What do you enjoy doing most with your personal time?

Personally, top priority is always family.  My incredible, strong, and smart wife, Sonya, and my two children – Vera (9) and Danny (5) – who fill my heart with love and gratitude every day.  Outside
of family, I like to get my hands dirty.  Gardening, cooking, cleaning, knitting, the occasional DIY project – that sort of thing.  At the end of day, though, I am most nourished by reading.  I’ll trade an evening with a book and a cold beer in my backyard for just about anything.  So I suppose you can make that the one recurring item on my bucket list!

Who is your favorite historical figure and why?

I’m afraid I don’t have a personal favorite historical figure.  You know how they say, “Never meet your heroes?”  I think it’s because if you zoom in close enough, you’ll see major flaws in so many of our historic and contemporary heroes, as well as the hand of those that got to write history or make the news.  I believe we will never hear about the truly best people out there.  They probably have pretty crappy PR departments!  Instead, I like to learn what I can from historical lore, and from the inspiring people I meet every day, who will never make it into a history book.

What is your favorite junk food?

Wendy’s, hands down.  I used to work there in high school and believe it or not, it only made me love it more.  Especially their spicy chicken sandwich and chili.  I do not get any marketing dollars from them.  Yet (are you listening Wendy’s??). 

Of what accomplishment are you most proud?

No matter where I look in my nearly 40 years, all I see is an army of people who I had the privilege of benefiting from.  I can’t really point to anything that’s my own, I’ve always either had incredible
helpers or motivators.  Though not at all a singular accomplishment of mine – that honor most easily rests with my boss and mentor, Robyn Golden – I’m proud of CHaSCI (the center mentioned earlier).  Social work is a discipline that is grossly underappreciated
in health care.  CHaSCI has been a great vehicle for spreading the good word about the meaningful impact social work can bring to patients.

For what one thing do you wish you could get a mulligan?

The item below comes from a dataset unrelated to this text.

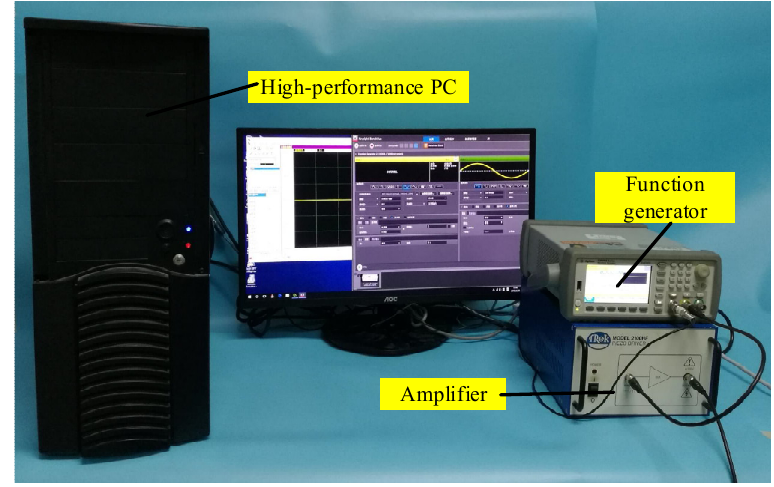
Figure 3. Instrumentation setup.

Another non-answer for me, I’m afraid.  People say hindsight is 20/20, but I never believed that.  No decision is a singular split between option A and option B.  Any fork in the road always leads down
a myriad of other experiences that build on each other and yield something special.  So we may
think a certain choice would have been better, but in 99.9% of the cases, we have no way of truly knowing how life would have unfolded.  From that perspective, though there many “mistakes” I’ve made in my life, I can’t imagine ever changing anything, because my life would be completely different, and I like mine as is, warts and all, as they say. 

What are the top 1-3 issues that you think will be important in Medicaid during the next 6 months?

Three related priorities come to mind:  1) We have to understand how merge the community and health care funding streams.  Community Based Organizations (CBOs) significantly impact health outcomes and are part of the larger patient continuum.  Separating funding streams makes it much harder to align processes and priorities.  There is a great deal of opportunity to address this, particularly on the managed care side, with some early efforts already underway. Medicaid can be a leader in disseminating the impact.  2) I very much hope that technology – medical records, in particular – can help CBOs and health care organizations work on the same longitudinal patient goals, rather than the episodic approach that is currently the norm.   3) We need to get better at providing role clarity for the allied health professionals.  Social workers, navigators, community health workers, medical assistants, nurses, etc. all have critical roles to play in the care of our patients. 
Unfortunately, since there are some tasks that all of these disciplines are able to provide, it has been very challenging to create a well-defined, comprehensive health care team.  I’m hoping that some of our CHaSCI work, as well as the work of many like-minded organizations across the country can help us to meet that goal.